Outcome: the disclosed map of where strict timing leaves the signal standing and where it collapses.

Data requirements and limitations¶

Requires CADE adjudication dates aligned with the BEC panel. Limitation: strict timing reduces effective sample size and statistical power; the test is therefore a worst-case stress rather than the operational deployment scenario.

Evidence¶

Analysis	Bearing	Status	Key takeaway
AN-006 (strict ex ante firm)	Direct	done	Residue only inside the training always-loser pool: continuous ROC 0.684 / FL14 0.646 — conditional on incumbents
AN-013 (precision@k + universe + leave-largest-out)	Direct	done	At full universe ROC 0.474 (below chance), precision@500 = recall@500 = 0 (retrospective, not prospective); leave-largest-out PR-AUC 0.143 → 0.090 (−37%), one case ≈ 32% of positives
AN-014 (leakage audit)	Supports	done	In-sample item-level numbers attenuate under temporal holdout; direct-defendant null regime-invariant
AN-029 (timing battery)	Direct	done	A fully sequential strict-timing deployment is infeasible on this panel — disclosed as a limit
AN-030 (firm/market persistence)	Supports	done	8.7% firm persistence between windows; the pool the screen survives in is incumbents, not fresh entrants

Open tests¶

Window-length sensitivity (clf_2013, clf_2010 extensions to the three-classifier battery).
Decomposition of attenuation into sample-size vs information channels.
Cobidder-specific persistence rate (of the 651 cobidders, how many in both windows?) — would refine AN-030.

Why not confirmed?¶

Under the non-circular label the timing evidence does not confirm a prospective screen.
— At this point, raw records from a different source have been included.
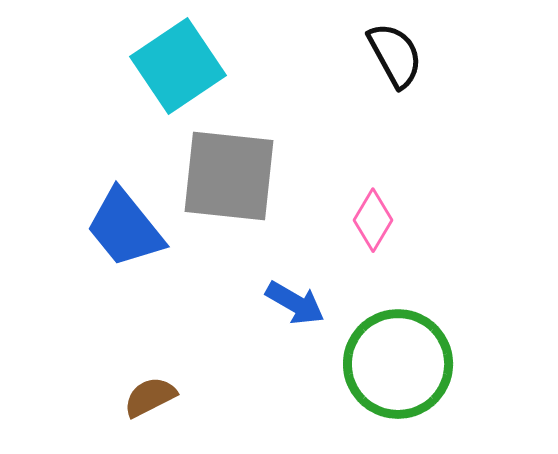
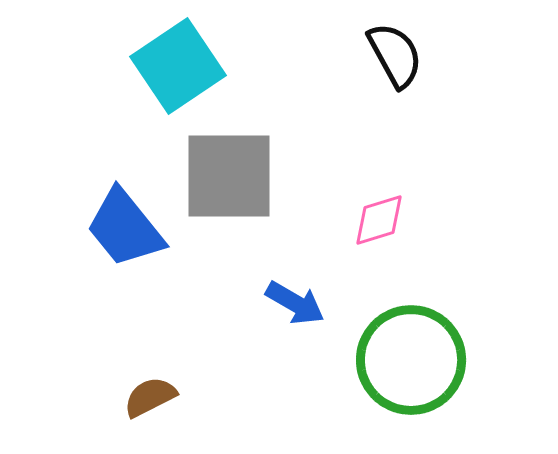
gray square: rotated 6 degrees counterclockwise
pink diamond: moved 6 px right; rotated 42 degrees clockwise
green circle: moved 13 px right, 4 px up
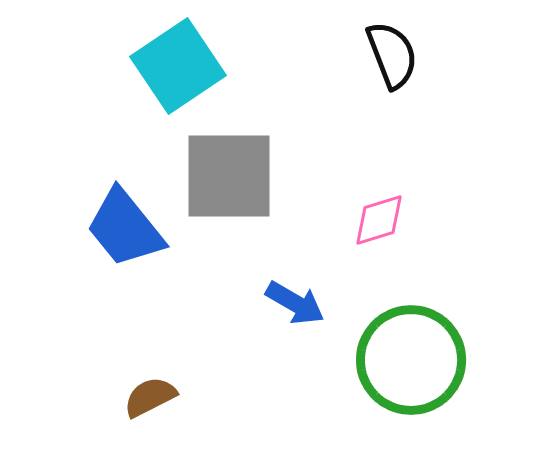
black semicircle: moved 3 px left; rotated 8 degrees clockwise
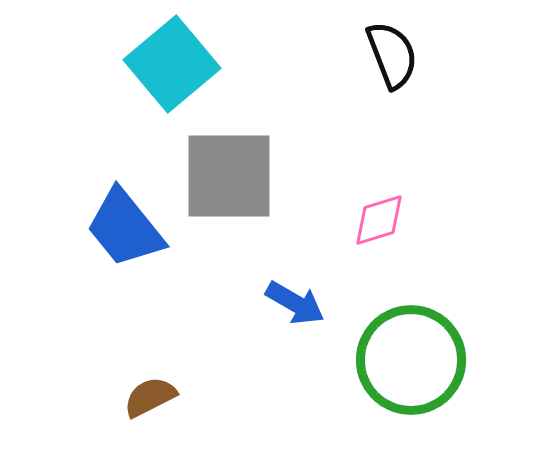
cyan square: moved 6 px left, 2 px up; rotated 6 degrees counterclockwise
At the full universe the strict ranking is below chance (ROC 0.474, precision@500 = recall@500 = 0, zero TP@500 every rolling-origin year), so the operational content is retrospective among incumbents — the labels are adjudication anchors, not forecasts. A residue survives only inside the training always-loser pool (continuous ROC 0.684, FL14 0.646). A fully sequential strict-timing pipeline is infeasible on this panel, and the signal still leans on a single CADE case (leave-largest-out drops PR-AUC 0.143 → 0.090, −37%; ≈ 32% of positives in one case). These are disclosed limits, not hidden weaknesses — the honest map is the contribution.

Two artifact families further remain untested by any within-data timing audit, and bound the within-pool survival itself:

Same data-generating process. All evidence lives in BEC-SP procurement and CADE-Brasil adjudication. A systematic feature of this institutional environment could be driving the within-pool survival across sub-windows (e.g., a structural feature of how Brazilian procurement-cartel cases get adjudicated; a feature of BEC's participation registration that produces consistent loser-side footprints across sub-periods). The temporal holdout cannot distinguish "the within-pool signal generalizes across firms and time" from "it captures a stable feature of BEC-SP".
Selection-on-CADE-adjudication is time-correlated. The cobidder labels are defined relative to CADE's adjudication choices. If CADE's selection of which cartels to adjudicate has a stable bias (e.g., always selecting cases with loser-side activity), out-of-time cobidders inherit that bias — and, given the single-case dependence above, much of the within-pool signal traces to one large adjudicated case.

Both can only be ruled out by replication on a non-BEC panel with an independent cartel anchor (ComprasNet federal + a federal-level anti-cartel authority; another state's e-procurement with its own cartel adjudications; or cross-country with comparable forensic benchmarks). Under the current evidence H4 is not confirmed at the universe (incumbent residue only), consistent with H1 and H3 and the project-wide rule documented in findings/index.md.